Shoulder, shank, breast... any stewing cut will work here. Shoulder chops are especially convenient for browning as they only require one flip. Just remember, the fattier the cut, the more important it is to let the stew chill overnight in the refrigerator to efficiently remove the fat.

Trim the fat from:
     3 pounds lamb stew meat (shoulder, neck, breast, or shank)
If the lamb is boneless, cut into large chunks.

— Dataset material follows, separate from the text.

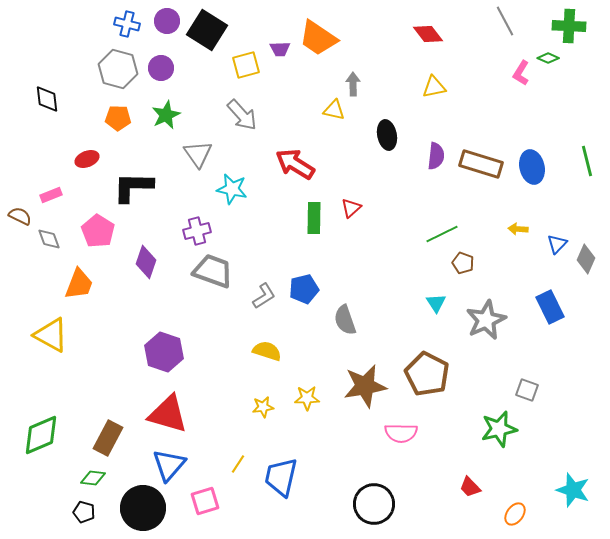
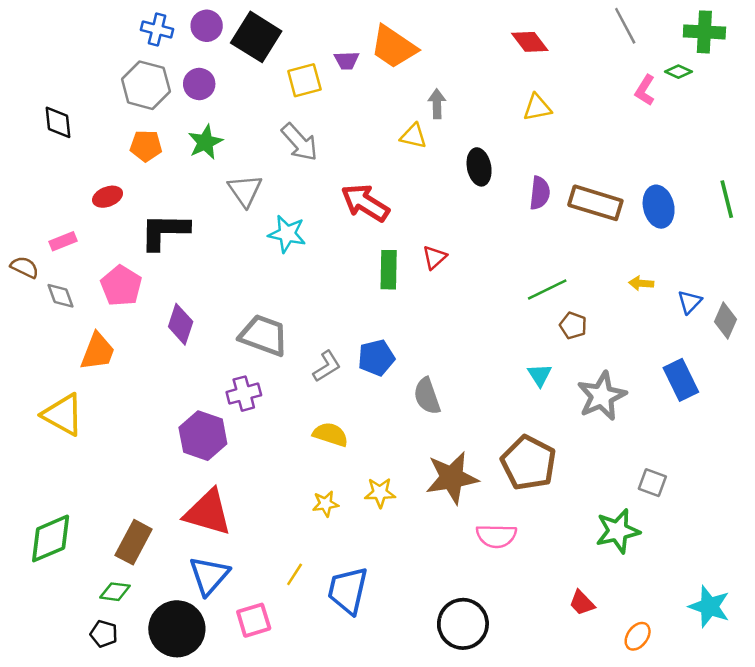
purple cross: (197, 231) -> (244, 394), moved

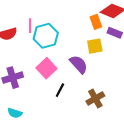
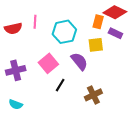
orange rectangle: (96, 22) -> (98, 22), turned 32
cyan hexagon: (46, 36) -> (64, 32), moved

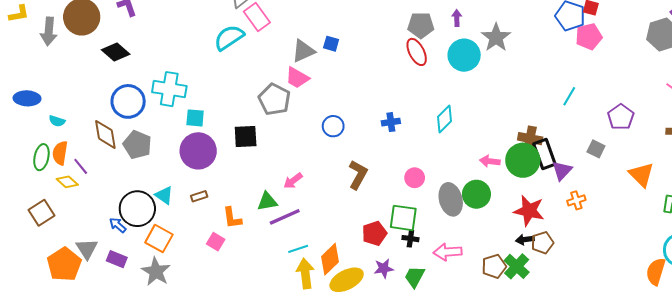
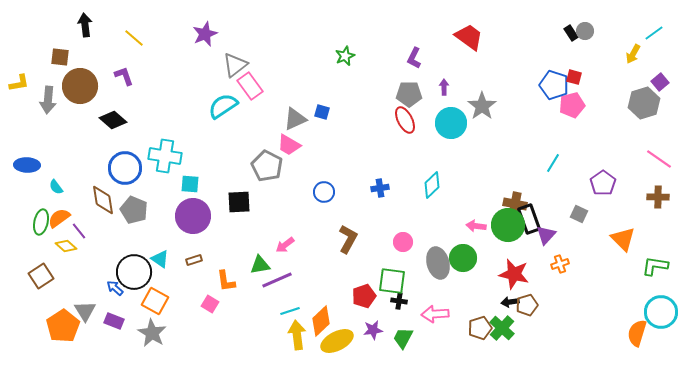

Liberally season with:
     Freshly ground black pepper

Add to a large heavy skillet over medium heat:
     2 tablespoons vegetable oil
Add the meat, in batches, and patiently brown on all sides. Remove the meat as it browns to a Dutch oven. Pour off all but 2 tablespoons of the fat and brown in the pan until golden:
     12 small shallots, cipollini, spring, or pearl onions, peeled with ends trimmed
     8 cloves garlic, peeled
     1 large leek, cleaned and split in half

Remove these to the Dutch oven, drain the fat, and add to the pan over low heat:
     2 tablespoon butter
Once melted, slowly whisk in:
     2 tablespoons flour
Lightly cook the roux, stirring frequently until it begins to color, about five minutes. Increase the heat to high and add:
     2 cups white wine
Bring to a boil, stirring to release any browned bits and mix in the roux. Continue to simmer until the wine has been reduce by about half. Pour over the meat, along with:
     3 cups lamb stock, beef stock, or water
     2 tablespoons tomato paste

     1 bay leaf
Simmer, covered, for about 1 1/2 hours. For tougher cuts like neck and breast, be sure the lamb is fork-tender. Remove any bones from the lamb and chill overnight, if possible. Skim off the fat from the cooking liquid. Return to the stovetop and bring to a simmer, adding:
    1/2 pound small new potatoes, whole or cut in half
     6 young carrots, peeled
     1 turnip, peeled and cut into chunks
     2 sprigs of thyme and parsley
Simmer, covered, for about 20 minutes, or until the vegetables are tender. Serve in bowls and garnish each one with:
    1/4 cup cooked fresh or frozen peas
     6 french green beans (haricots verts), blanched and thinly sliced
     Finely chopped parsley and onion or garlic greens


pat swaney's picture

If I want to use lamb shoulder chops, with bones in which I would remove after simmering, how many pounds should I start with? (it seems from the recipe that you mean 3 lbs of actual meat) Thank you!
john's picture

Sorry for the delayed reply Pat... Bone-in chops are very much preferred! I use them all the time for dishes like this because they are super easy to brown and the bones add a nice meaty depth to the braising liquid. 3 pounds should be just fine, but 4 pounds will not hurt anything, especially if you have a roomy pot/dutch oven. Dishes like this really stretch the meat you use and the proportions of vegetables and braising liquid to meat are --to my mind-- pretty flexible, especially since you can reduce the liquid after the meat has finished braising.